*** Extracted text ***
Mariel Loveland of Candy Hearts wrote about what she hates experiencing in the music industry. Along similar lines to the last post on our blog, she deals with frustrating phrases, tones and treatments she has had to put up with.
Being told that she shouldn’t be so upset at these things is the first one she mentions. Sick of being told how she should about things by men, Loveland says:
“Don’t tell me I should be excited that I can’t wander the beautiful cities we visit on tour alone at night, that I’m consistently belittled by promoters and security or that you have any idea what it’s like to read about the way your butt looks in jeans in a music review.”
Being told you’re “too much of a girl” to handle things, constantly being asked if you’re “just the merch girl”, or being accused of being a gimmick your band uses to sell records are all up there as well on Loveland’s list of crappy gender-related jibes.
The “did you see what she was wearing” line rates a mention as an irrelevant preoccupation people have with assessment of female musicians.
*** Data excerpts ***
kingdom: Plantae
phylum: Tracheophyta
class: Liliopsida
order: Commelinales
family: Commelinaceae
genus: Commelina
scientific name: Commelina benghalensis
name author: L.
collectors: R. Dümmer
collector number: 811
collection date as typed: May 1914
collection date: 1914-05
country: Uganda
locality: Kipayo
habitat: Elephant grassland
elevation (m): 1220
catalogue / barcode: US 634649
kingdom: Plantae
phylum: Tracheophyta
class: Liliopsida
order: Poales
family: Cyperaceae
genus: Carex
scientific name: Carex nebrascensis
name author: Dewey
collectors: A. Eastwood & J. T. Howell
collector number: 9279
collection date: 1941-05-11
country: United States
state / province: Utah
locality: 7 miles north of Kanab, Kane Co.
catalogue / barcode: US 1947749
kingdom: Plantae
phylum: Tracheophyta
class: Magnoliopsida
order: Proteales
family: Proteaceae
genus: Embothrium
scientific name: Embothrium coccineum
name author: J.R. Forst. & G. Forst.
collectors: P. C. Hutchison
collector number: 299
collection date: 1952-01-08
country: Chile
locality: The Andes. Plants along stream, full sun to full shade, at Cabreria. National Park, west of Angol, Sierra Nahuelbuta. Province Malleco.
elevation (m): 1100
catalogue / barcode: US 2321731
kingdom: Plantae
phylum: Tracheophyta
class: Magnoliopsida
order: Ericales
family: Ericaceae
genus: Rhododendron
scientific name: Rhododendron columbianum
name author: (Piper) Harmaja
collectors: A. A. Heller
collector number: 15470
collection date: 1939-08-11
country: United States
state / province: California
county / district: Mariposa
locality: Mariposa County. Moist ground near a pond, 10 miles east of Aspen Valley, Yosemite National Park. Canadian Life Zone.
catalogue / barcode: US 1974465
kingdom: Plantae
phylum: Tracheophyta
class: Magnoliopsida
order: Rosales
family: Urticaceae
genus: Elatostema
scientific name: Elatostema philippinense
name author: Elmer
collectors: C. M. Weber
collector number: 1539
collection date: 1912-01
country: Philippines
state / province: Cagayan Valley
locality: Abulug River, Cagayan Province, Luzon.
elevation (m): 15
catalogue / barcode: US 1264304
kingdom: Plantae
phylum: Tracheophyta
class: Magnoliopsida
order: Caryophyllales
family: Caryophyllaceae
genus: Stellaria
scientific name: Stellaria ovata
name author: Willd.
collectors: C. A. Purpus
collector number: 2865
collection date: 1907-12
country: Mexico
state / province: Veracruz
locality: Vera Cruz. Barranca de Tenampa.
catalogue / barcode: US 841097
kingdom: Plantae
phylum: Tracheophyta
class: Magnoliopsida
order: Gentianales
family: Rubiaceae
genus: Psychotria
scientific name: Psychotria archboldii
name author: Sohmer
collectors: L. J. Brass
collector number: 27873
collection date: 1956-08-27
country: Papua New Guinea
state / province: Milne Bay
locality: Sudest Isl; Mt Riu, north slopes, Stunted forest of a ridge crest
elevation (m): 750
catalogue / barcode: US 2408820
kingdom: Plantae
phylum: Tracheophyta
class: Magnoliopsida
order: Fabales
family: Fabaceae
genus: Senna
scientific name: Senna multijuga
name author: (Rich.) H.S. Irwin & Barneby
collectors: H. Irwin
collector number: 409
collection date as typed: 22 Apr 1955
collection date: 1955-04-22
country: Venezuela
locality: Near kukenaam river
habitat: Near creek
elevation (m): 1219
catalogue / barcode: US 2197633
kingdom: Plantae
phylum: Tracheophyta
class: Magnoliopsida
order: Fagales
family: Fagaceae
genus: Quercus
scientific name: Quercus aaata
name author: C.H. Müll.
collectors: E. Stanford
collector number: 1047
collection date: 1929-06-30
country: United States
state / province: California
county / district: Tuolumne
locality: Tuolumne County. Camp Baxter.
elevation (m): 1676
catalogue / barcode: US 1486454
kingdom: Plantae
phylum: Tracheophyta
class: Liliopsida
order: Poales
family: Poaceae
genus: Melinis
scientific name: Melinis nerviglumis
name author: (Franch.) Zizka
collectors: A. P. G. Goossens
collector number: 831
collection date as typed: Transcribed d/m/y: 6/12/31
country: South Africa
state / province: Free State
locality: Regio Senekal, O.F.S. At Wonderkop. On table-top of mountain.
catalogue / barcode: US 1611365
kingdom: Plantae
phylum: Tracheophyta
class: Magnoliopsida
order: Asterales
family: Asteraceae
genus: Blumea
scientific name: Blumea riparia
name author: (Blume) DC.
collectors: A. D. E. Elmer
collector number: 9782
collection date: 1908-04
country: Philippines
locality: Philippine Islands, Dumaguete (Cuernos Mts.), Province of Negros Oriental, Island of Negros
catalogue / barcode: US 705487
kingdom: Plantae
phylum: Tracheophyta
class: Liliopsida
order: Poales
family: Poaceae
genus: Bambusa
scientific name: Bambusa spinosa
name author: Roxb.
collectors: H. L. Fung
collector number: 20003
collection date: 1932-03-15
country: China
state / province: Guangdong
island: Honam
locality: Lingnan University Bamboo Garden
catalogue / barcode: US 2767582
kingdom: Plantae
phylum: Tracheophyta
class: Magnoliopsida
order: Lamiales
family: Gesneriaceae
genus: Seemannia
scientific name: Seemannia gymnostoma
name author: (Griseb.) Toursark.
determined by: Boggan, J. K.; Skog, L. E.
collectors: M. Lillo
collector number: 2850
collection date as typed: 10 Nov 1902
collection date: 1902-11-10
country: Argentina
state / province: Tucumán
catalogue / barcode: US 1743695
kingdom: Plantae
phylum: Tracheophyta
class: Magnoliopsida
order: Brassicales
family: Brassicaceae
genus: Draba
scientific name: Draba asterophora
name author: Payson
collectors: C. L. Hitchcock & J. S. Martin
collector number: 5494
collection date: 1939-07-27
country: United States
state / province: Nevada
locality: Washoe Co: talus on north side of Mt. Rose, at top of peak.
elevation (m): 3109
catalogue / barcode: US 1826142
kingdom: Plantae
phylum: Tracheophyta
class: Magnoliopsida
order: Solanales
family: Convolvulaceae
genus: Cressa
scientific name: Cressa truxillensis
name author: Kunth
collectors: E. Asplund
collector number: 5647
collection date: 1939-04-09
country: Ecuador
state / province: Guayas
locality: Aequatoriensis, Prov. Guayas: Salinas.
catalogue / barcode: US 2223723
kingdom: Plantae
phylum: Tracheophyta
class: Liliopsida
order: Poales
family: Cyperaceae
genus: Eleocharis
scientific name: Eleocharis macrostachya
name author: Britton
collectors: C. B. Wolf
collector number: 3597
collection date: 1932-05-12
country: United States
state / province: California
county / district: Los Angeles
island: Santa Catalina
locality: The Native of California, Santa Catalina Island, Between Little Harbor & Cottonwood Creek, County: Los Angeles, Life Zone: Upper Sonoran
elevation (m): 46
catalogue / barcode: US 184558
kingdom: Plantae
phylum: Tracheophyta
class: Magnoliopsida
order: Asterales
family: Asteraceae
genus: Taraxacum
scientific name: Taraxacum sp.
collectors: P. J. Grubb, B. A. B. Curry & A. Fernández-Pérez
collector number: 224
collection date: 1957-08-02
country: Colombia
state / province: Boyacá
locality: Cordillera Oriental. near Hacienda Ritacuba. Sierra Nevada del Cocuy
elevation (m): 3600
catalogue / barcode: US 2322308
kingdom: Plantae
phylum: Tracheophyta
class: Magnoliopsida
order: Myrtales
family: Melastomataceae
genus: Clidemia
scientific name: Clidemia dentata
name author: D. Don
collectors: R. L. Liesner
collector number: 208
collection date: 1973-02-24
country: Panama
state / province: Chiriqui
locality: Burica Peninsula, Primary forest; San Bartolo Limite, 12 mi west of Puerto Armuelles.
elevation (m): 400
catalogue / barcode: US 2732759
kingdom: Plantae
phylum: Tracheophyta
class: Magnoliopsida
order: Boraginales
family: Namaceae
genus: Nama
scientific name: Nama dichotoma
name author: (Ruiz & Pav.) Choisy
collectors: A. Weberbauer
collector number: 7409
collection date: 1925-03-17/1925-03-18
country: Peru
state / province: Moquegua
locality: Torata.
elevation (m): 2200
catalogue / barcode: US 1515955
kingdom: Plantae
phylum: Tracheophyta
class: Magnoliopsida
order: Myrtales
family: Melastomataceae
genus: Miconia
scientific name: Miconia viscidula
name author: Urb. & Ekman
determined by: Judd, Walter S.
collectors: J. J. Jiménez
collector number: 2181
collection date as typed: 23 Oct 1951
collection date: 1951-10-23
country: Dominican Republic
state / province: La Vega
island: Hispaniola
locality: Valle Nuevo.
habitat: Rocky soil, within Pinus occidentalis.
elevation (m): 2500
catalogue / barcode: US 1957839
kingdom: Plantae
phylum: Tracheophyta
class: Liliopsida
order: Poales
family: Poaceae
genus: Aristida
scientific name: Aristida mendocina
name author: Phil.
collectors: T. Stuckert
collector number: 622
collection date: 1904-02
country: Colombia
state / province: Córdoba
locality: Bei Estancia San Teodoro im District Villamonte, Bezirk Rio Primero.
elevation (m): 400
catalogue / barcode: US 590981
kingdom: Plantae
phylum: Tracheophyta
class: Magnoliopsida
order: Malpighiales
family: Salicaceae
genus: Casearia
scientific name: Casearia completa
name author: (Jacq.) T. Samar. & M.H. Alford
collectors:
***
- **Stated goal**
Continue the article about Mariel Loveland's list of gender-related frustrations in the music industry, picking up right after its last sentence.

- **Answer to this task**
“I should be able to wear a pair of shorts without later reading comments about the way my butt looked (good or not), or how I’m sexualizing myself to sell records. I shouldn’t have to feel disgusting and violated because I have a female body and it is in front of you in clothes that don’t always fit right.”
To sum up, Loveland acknowledges the sexism is not the biggest part of her musical experience, but equally, that it’s worth mentioning.
“Someone’s weight or ill-fitting gown has nothing to do with her worth, and women are put in the unfortunate position of needing to be 1,000 things at once. We must be sexy but not too sexy, nice but not too nice, feminine in this mysterious, ever-changing way and ostensibly agreeable. When we are not, we are divas and probably menstruating, or worse—our love for makeup, frilly dresses and radio pop has lead people to believe we are ditsy, vapid individuals.”
What are your thoughts?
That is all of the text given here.